The screen displayed measurements in microsieverts per hour (µSv/h). The same unit I'd seen on documentaries about nuclear fallout in Chernobyl. Jake spoke quietly, voice steady but strained.
"A normal background level is around 0.1 to 0.2 µSv per hour. That's safe. Completely harmless."
He paused.
"When you woke up here… the level around you was reading 47 µSv/h."
Something cold slid down my spine.
"That's—" I swallowed.
Jake nodded slowly. "I'm sorry, Mily,"
"It's lower now," he continued, lifting the tablet beside him so I could see more clearly. "You're fluctuating quiet high, but the glass barrier absorbs and disperses most of it."
He tapped the glass gently.
"This isn't here to punish you. It's here so the others can be near you safely."
My throat tightened.
"How long has it been?" I whispered.
Jake hesitated, just long enough to tell me the truth would sting. "Sixteen hours."
I stopped breathing. I was unconscious not in my bed, in a glass cage, for sixteen hours.
My voice barely came out. "Did I… is anyone hurt because of this?"
Jake's eyes softened, a flicker of relief.
"No. Oscar is safe. We got you contained before exposure became dangerous."
Dangerous. That word didn't fit with me. I blinked hard, forcing the world into something that made sense.
"But radiation isn't magic," I rasped. "It's science. It comes from nuclear material or cosmic rays or—not from—" I gestured at myself helplessly. "People."
Jake rubbed the back of his neck.
"I don't fully understand it either. But Damien brought in people. Some experts to help me before. That's why I need you to be calm."
"Emily… you didn't do anything wrong." Damien said. His voice sound lighter from the glass.
My hands curled into fists. "I killed a man today."
"You defended yourself," he corrected firmly. "And something inside you responded to danger before you understood what was happening."
"That doesn't make it okay."
"No," Jake whispered. "It makes it human."
Then Damien stepped closer. "The barrier is temporary.

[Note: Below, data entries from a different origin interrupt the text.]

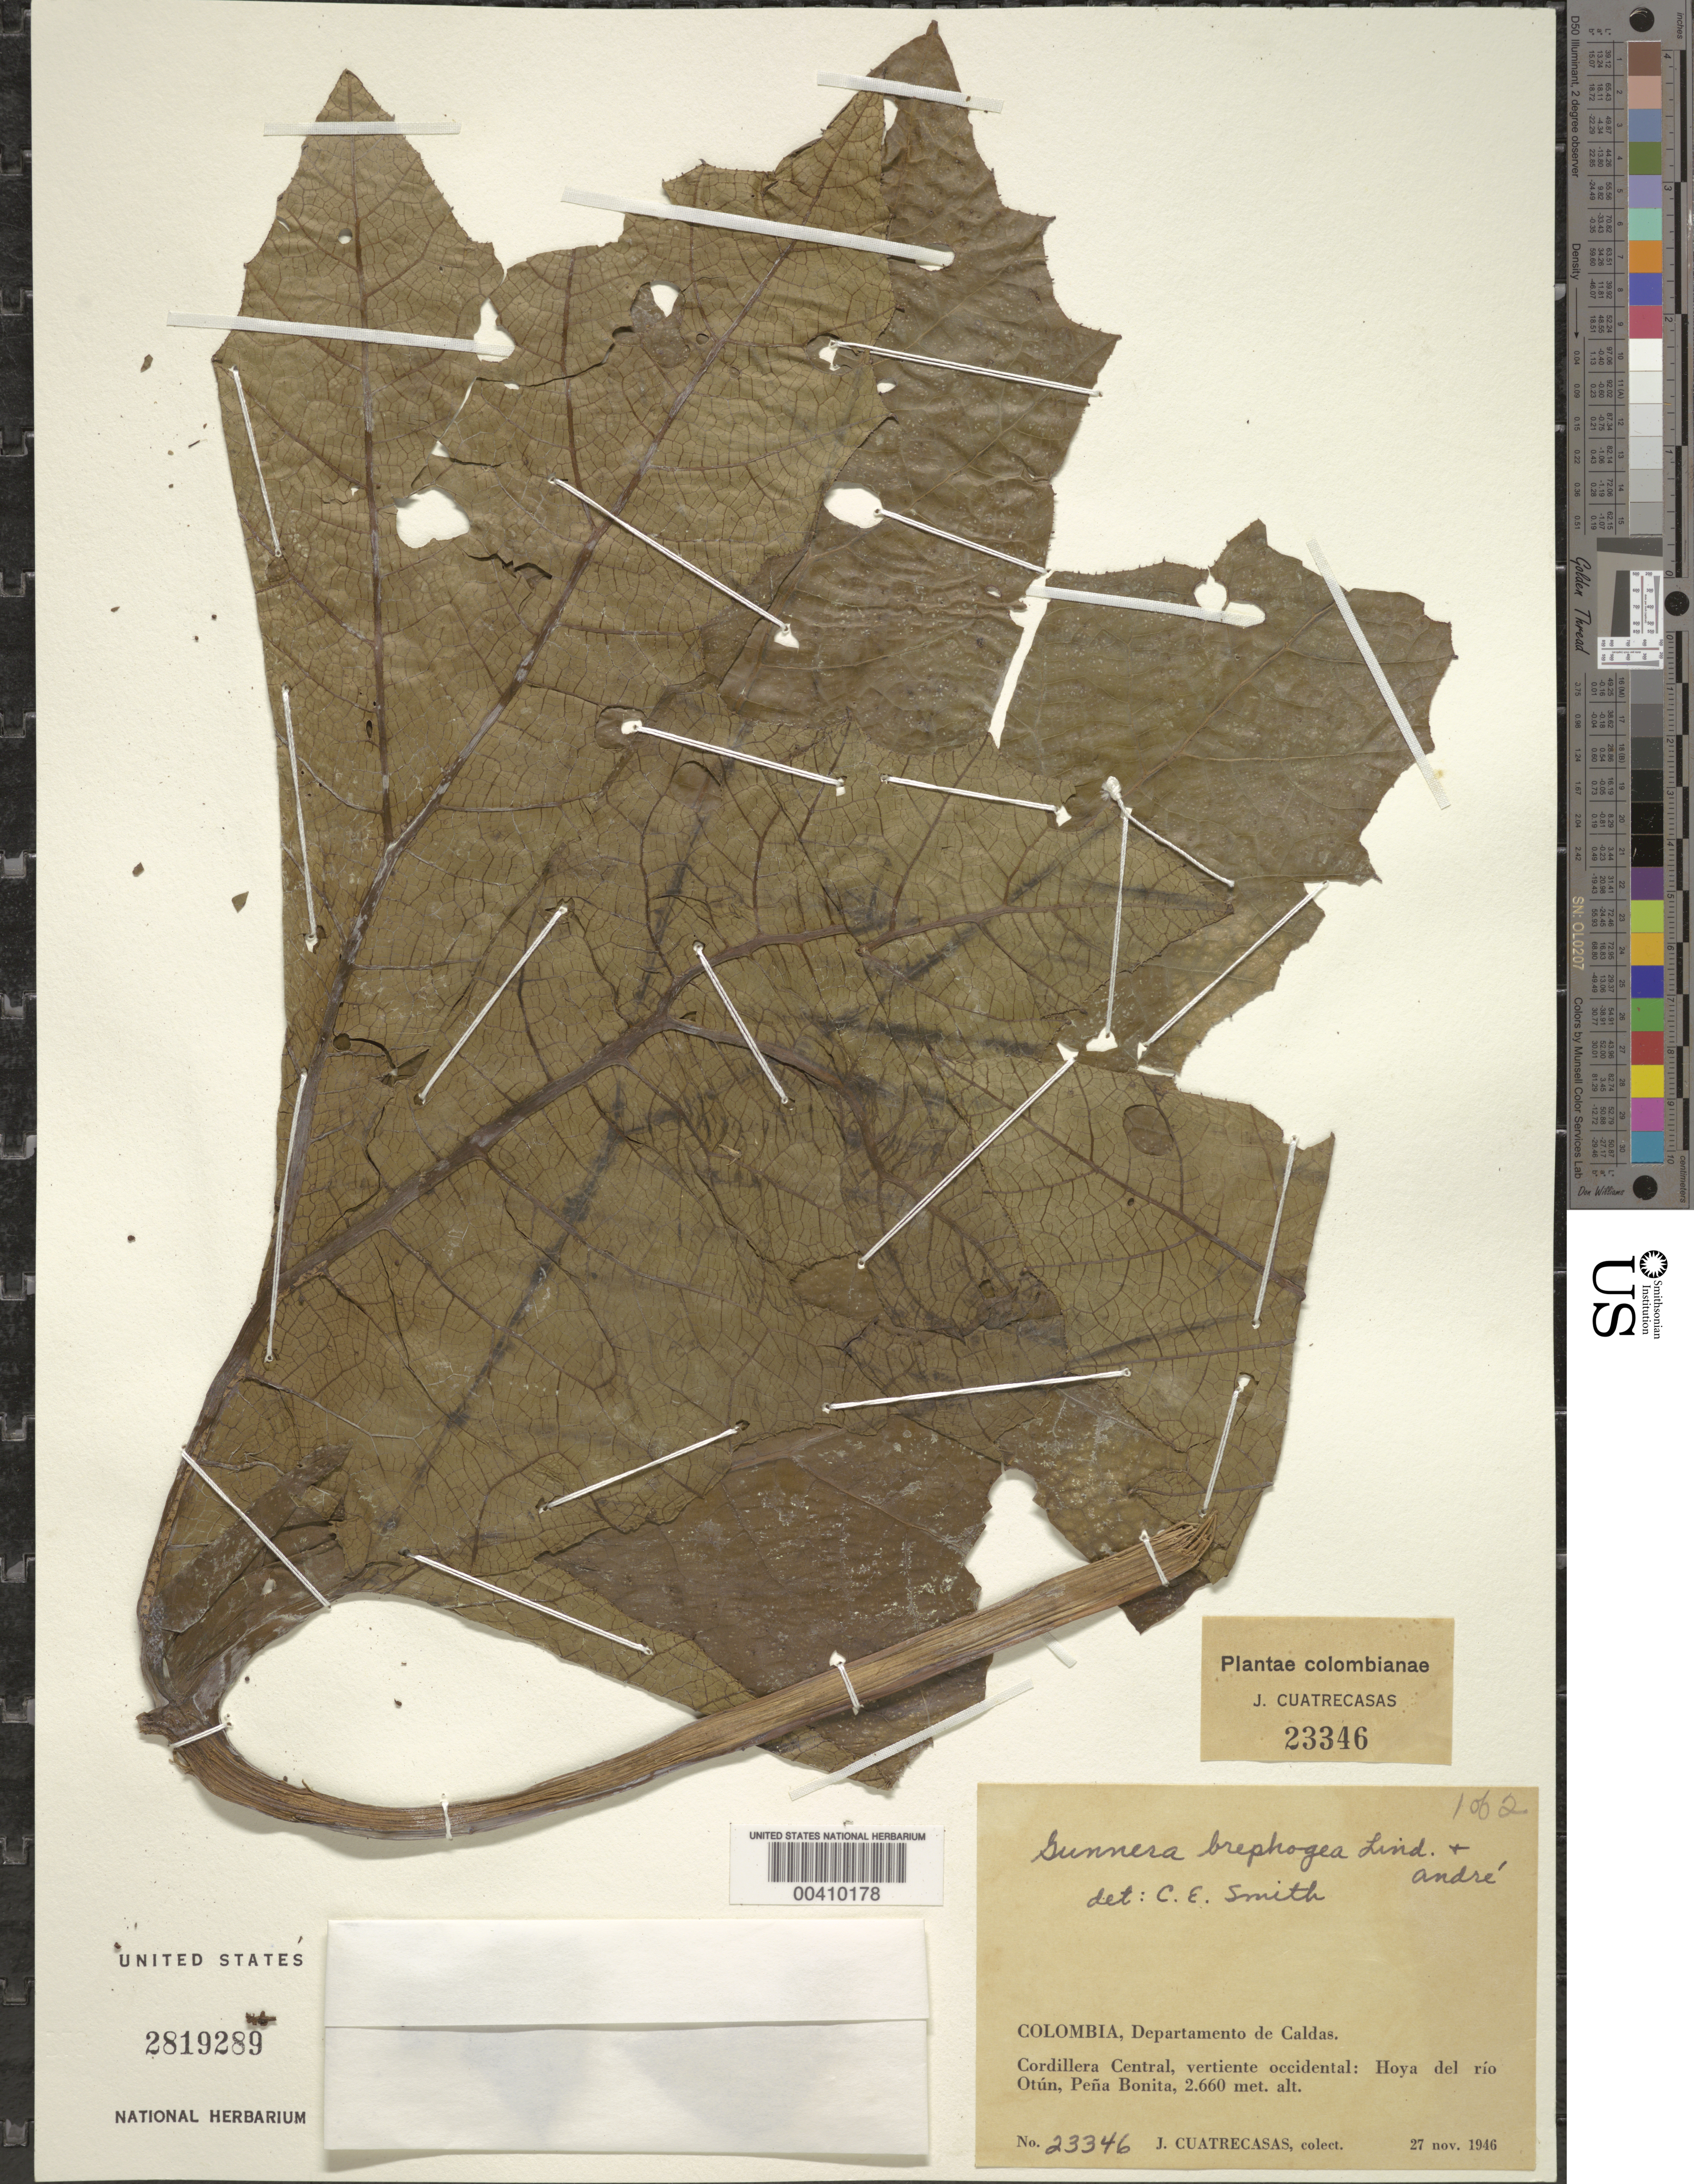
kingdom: Plantae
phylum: Tracheophyta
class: Magnoliopsida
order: Gunnerales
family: Gunneraceae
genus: Gunnera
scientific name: Gunnera brephogea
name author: B.L. Linden & André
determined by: Smith, C. E., Jr.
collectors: J. Cuatrecasas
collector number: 23346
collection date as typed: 27 Nov 1946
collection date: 1946-11-27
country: Colombia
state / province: Caldas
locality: Cordillera Central, Vertiente Occidental: Hoya del Río Otún, Peña Bonita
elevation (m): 2660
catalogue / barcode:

Once your levels drop below 1 µSv/h, you can get out without risking the others."
"One," I echoed. "From twenty."
He nodded.
My voice broke. "I don't want this."
Jake's face softened with helplessness. "I know."
I pressed my forehead to the glass, the hum vibrating faintly against my skin.
"Jake?" My voice trembled. "What if it never goes down? What if I stay like this?"
He turned to Damian and without a word he left us alone after Jake nodded at him. Then Jake pressed a button and the glass slide and closed again when he's inside. His hand slid to mine.
"Wait, you can't,"
"I'll be fine. If I can do it, then you can too," he whispered.
"I'm scared," I admitted.
Jake closed his eyes.
"Me too," he murmured. He pulled me into a hug, and for the first time, I didn't know what to believe anymore.